The YRV experienced a long-lasting CHDE from 2 to 25 August 2022 with a duration of 24 days. Both maximum temperature anomalies over 24 days (Tx24day) and rainfall deficit anomalies over 24 days (Dx24day) in the 2022 summer set the highest historical record in the past 60 years. Accordingly, we constructed a PI using the joint cumulative probability distribution of Tx24day and Dx24day in summer to measure the intensity of CHDE, and found that the 2022 CHDE was regarded as the strongest CHDE with the lowest PI (0.06) since 1961 and the longest return period of about 662 years (106 to >10,000 years for 5–95% CI) over 1961–2022 climate. Based on the fingerprinting method designed particularly for climate extremes, we detected the signals of the anthropogenic forcings on the observed PI time series during 1961–2022, but not the NAT forcing and AER forcing, suggesting the leading contribution of GHG forcing on such extreme CHDE.

Subsequently, we quantified the anthropogenic influence to the likelihood of the extreme CHDEs as severe as the 2022 case over the current 2000–2022 climate, and found a pronounced leftward shift of the PI’s PDF under the ALL (GHG) forcings relative to NAT forcings, while the probability of PI lower than the threshold was almost the same under AER forcings and NAT forcings. In other words, the anthropogenic forcings had significantly increased the probability of the CHDE over the YRV as severe as 2022 by more than 10 times compared to NAT forcings under the present climate, with GHG forcing providing a dominant contribution. Also, we projected the changes in the severity of CHDE over the YRV under SSP2–4.5 simulations in the future, and found the PI represented a persistently decreasing trend from about 0.30 at the present climate to about 0.14 at a global warming level of 3 °C (relative to climatology in CMIP6 models), which primarily resulted from the increasing tendency of the persistent heatwave intensity and indicated that CHDE will become more extreme in the future.

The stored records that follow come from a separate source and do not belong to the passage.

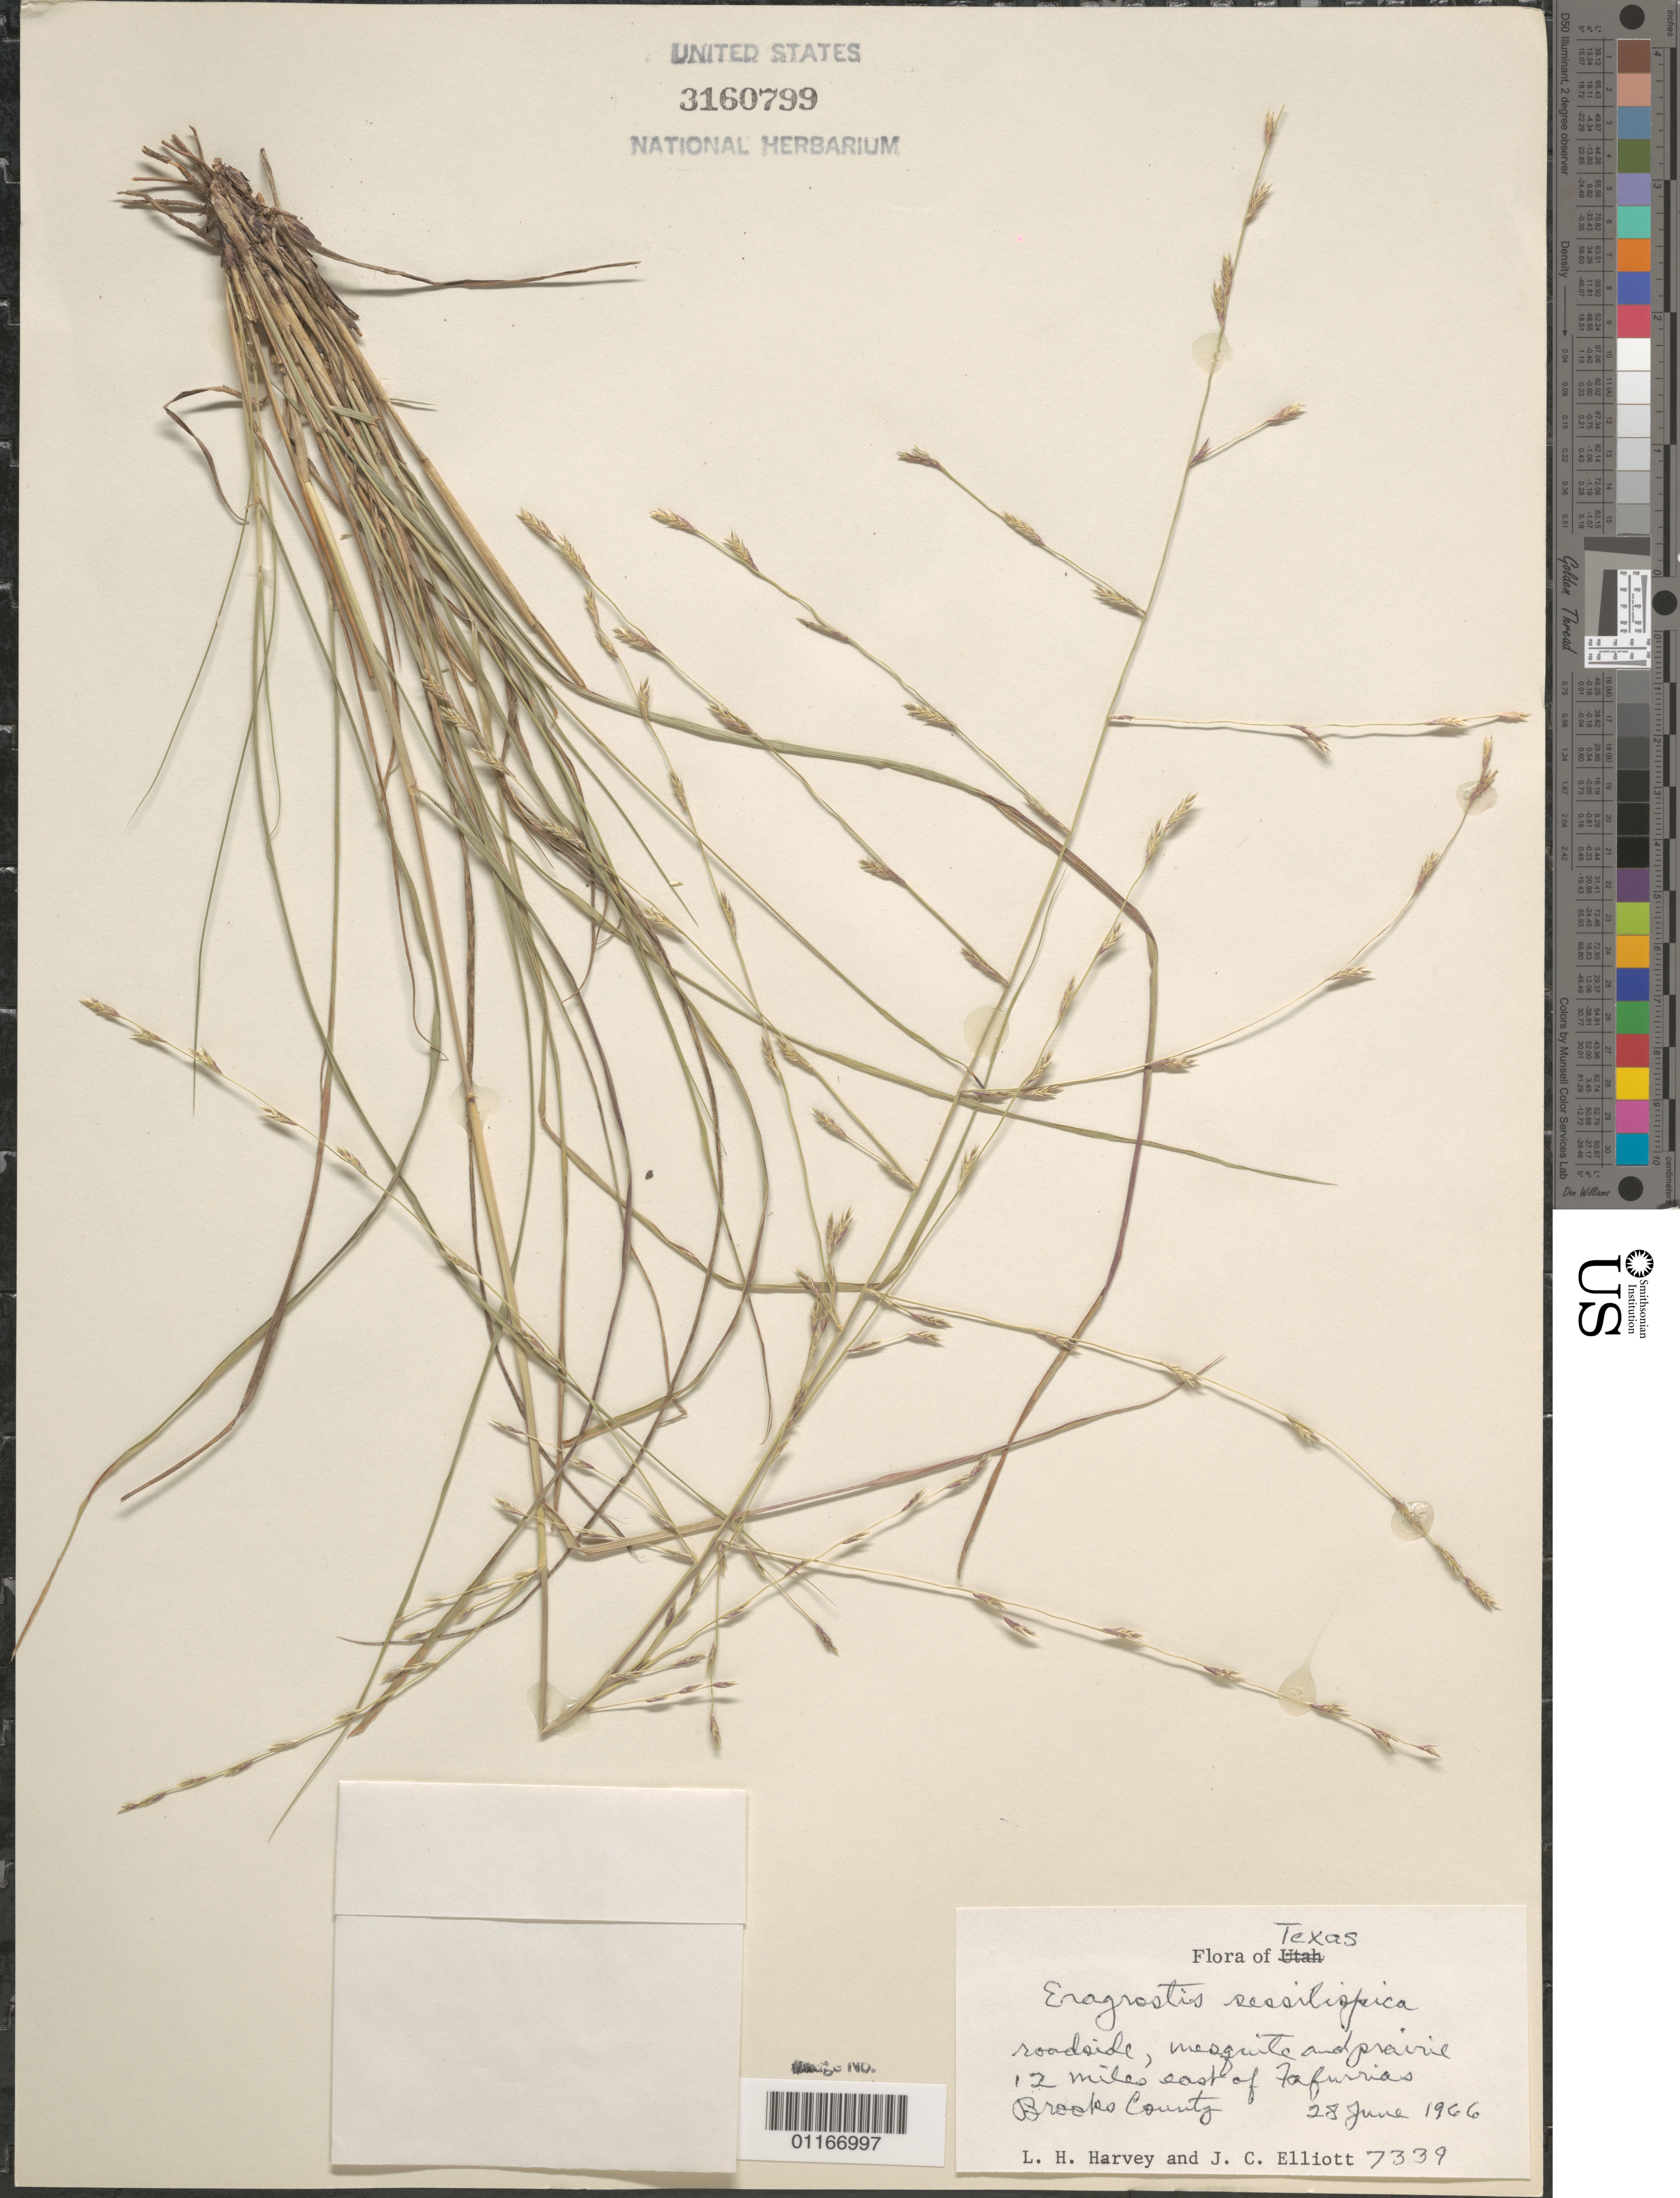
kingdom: Plantae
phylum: Tracheophyta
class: Liliopsida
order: Poales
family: Poaceae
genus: Eragrostis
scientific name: Eragrostis sessilispica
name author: Buckley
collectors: L. H. Harvey & J. C. Elliott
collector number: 7339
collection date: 1966-06-28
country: United States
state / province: Texas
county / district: Brooks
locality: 12 miles east of Fafurrias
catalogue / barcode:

To highlight the importance of the heatwave event to the CHDE, the Dx24day in each summer was calculated based on the same period of Tx24day in the present study. This is because the drought event was induced by the persistent heatwave event over the YRV in August 2022, due to the fact that the heatwave event had a longer duration and started (ended) earlier (later) than the drought event (Fig. 1). As a result, the drought event may not be the strongest one during some summers, leading to an underestimation of the CHDE intensity. When using the strongest Tx24day and the strongest Dx24day in each summer to construct the PI, we found the results were almost unchanged, as evidenced by the correlation coefficient between the two-time series of PI during the 1961–2022 summer to be 0.96 (Supplementary Fig. 9).

Previous studies have suggested that the internal variability was the main factor leading to the CHDE over YRV in 2022 summer26,56,57,58, and we further verified that such an event will become more common under the background of GHG forcing despite large uncertainties still remaining in this study. On one hand, the considered 9 climate models were unable to simulate the observed PI of 0.06 in 2022 under NAT forcings, and we chose the 1st percentile of the observed PI of 0.10 during the 1961-2022 summers as the threshold instead. On the other hand, much larger biases originated from the simulated variability of drought than heatwave in these climate models (Fig. 5b vs c). Thus, we would like to analyze more large ensemble simulations that covered the observed threshold to reduce the uncertainties of the current results, and use the observed heatwave-drought relationship to constrain the future change of the drought and CHDE intensity over the YRV in the future study.